Our naive understanding of pleasure is “monotonic”: the more of X the better. One easy consequences of this view is that pleasure has no maximum. That if one piece of chocolate cake is good then two is better, and three even better; that luxuriating in a hot tub for two hours is better than doing so for only one hour; etc.
We all subconciously understand that this conventional understanding of pleasure is deeply flawed. But we generally fail to appreciate why, and doing so offers some suprising insights. The problem with the monotonic view is simply that the second piece of chocolate cake doesn’t taste as good as the first. The cake might be identical in every regard, but our experience of eating it isn’t a copy of the first. And in order to make the experience identical you’d need to wipe your memory of having eaten the first piece, in which case it wouldn’t really be a second piece. Our desire for a thing needs to be “recharged” before we can fully appreciate it again.
This offers a very different view of pleasure, as something that has a maximum. This means that, at some point, having more of a thing is actually less pleasurable than having less of it. The Epicureans appear to have cultivated a deep understanding of and appreciation for this apparent contradiction.
One suprising consequence of this perspective is that we, in the 21st century, may have already found ways to maximize pleasure in many realms. That with a modest income, you can experience as much pleasure from, say, eating as is humanly possible. And that when we pine for the lives of wealthy celebrities, we’re really asking to be less satisfied than we could be today: if the “most pleasurable dose” of a thing is rather small and available to almost anyone, then having the ability to acquire more is just a harmful temptation.

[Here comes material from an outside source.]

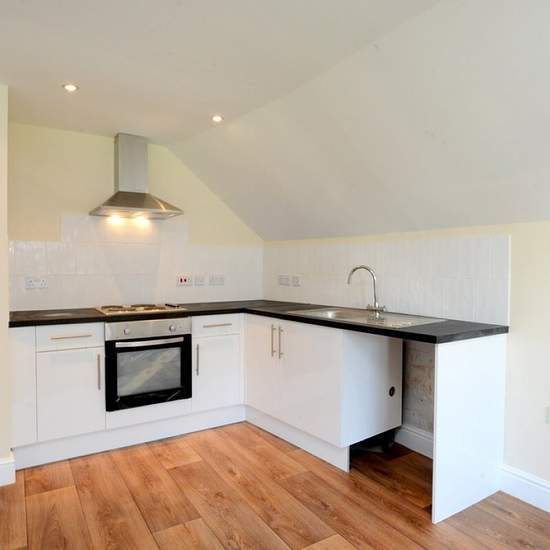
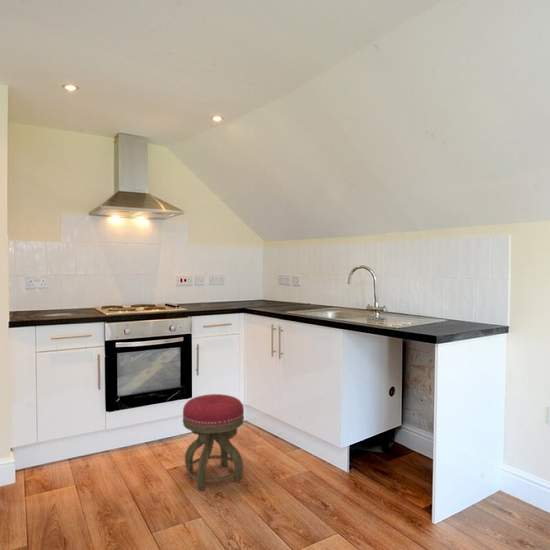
+ stool [182,393,245,491]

So under this model, maximizing pleasure requires contemplation (“it is sober reasoning, searching out the grounds of every choice and avoidance”). Under the “monotonic” model this isn’t necessary: you don’t need to think, just acquire more and more and more of a thing. The Epicurean view requires us to ask, before reaching out for a thing, “do I really want this, or am I just accustomed to wanting it?”